The Mothers' Union publishes its vision statement on its website:

Its vision is of a world where God's love is shown through loving, respectful, and flourishing relationships.

Its declared aim and purpose is: "to demonstrate the Christian faith in action by the transformation of communities worldwide through the nurture of the family in its many forms."

In order to carry out this aim, Mothers' Union's objectives are:

- To uphold Christ's teaching on the nature of marriage and promote its wider understanding.
- To encourage parents to bring up their children in the faith and life of the Church.
- To maintain a worldwide fellowship of Christians united in prayer, worship and service.
- To promote conditions in society favourable to stable family life and the protection of children.
- To help those whose family life has met with adversity.

==Structure==
The Mothers' Union developed within the Anglican Communion and uses its structure as its own. Individual branches are usually based on parishes or small groups of parishes. There are often levels of co-ordination corresponding to deaneries and archdeaconries, that link the branch organisations with that of the diocese. The Anglican provinces each have their own administration, which, in turn, supports the worldwide president, currently Kathleen Snow from Canada .
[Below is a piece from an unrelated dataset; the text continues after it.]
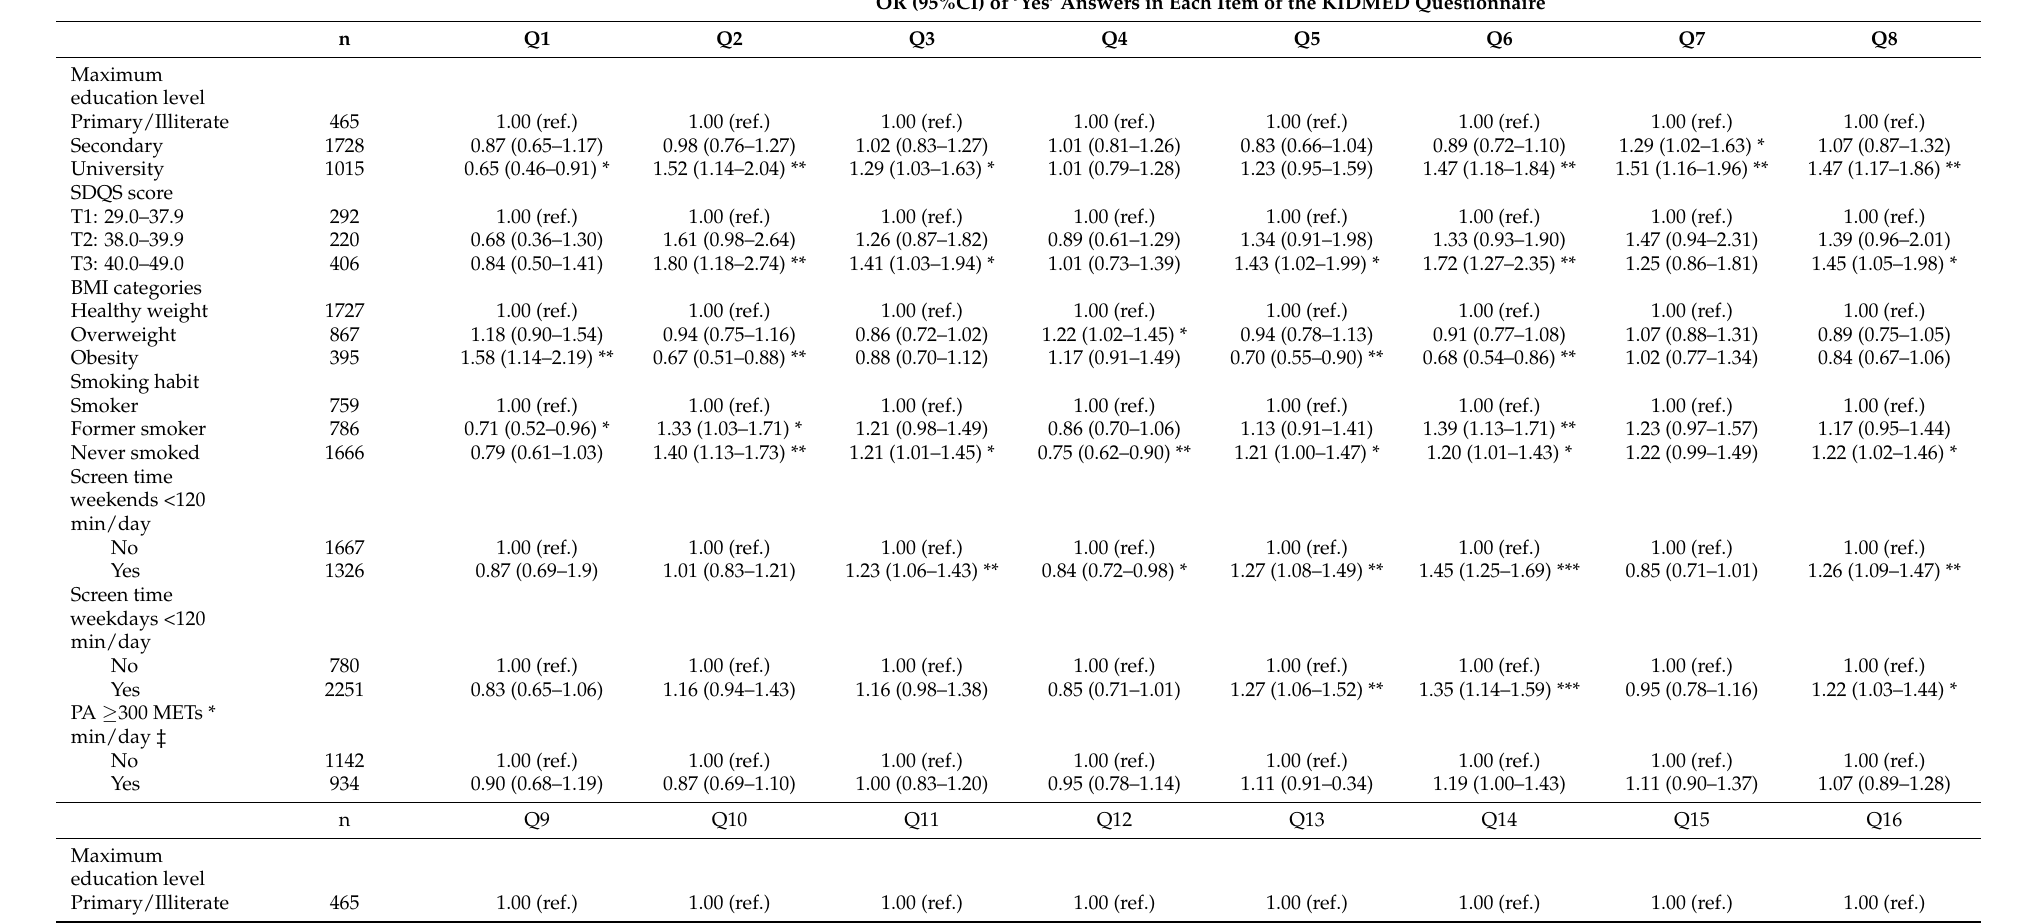
Table 6. Odds ratios (and 95% confidence intervals) from logistic regression showing the association of child/adolescent characteristics with child/adolescent ‘yes’ answers in the KIDMED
Mary Sumner House at 24, Tufton Street, Westminster in London is the worldwide headquarters. The Grade II listed building of 1925 was designed by Claude Ferrier. The Mary Sumner Chapel is housed within.

==Prayer==
The Mothers' Union emphasises the importance of prayer underpinning its work. Each year it organises a Wave of Prayer. Each diocese is given a set day to pray for other dioceses, and within each diocese each branch is given a specific time to pray. This gives to members a sense of unity in prayer for one another as the wave of prayer moves from branch to branch and from diocese to diocese.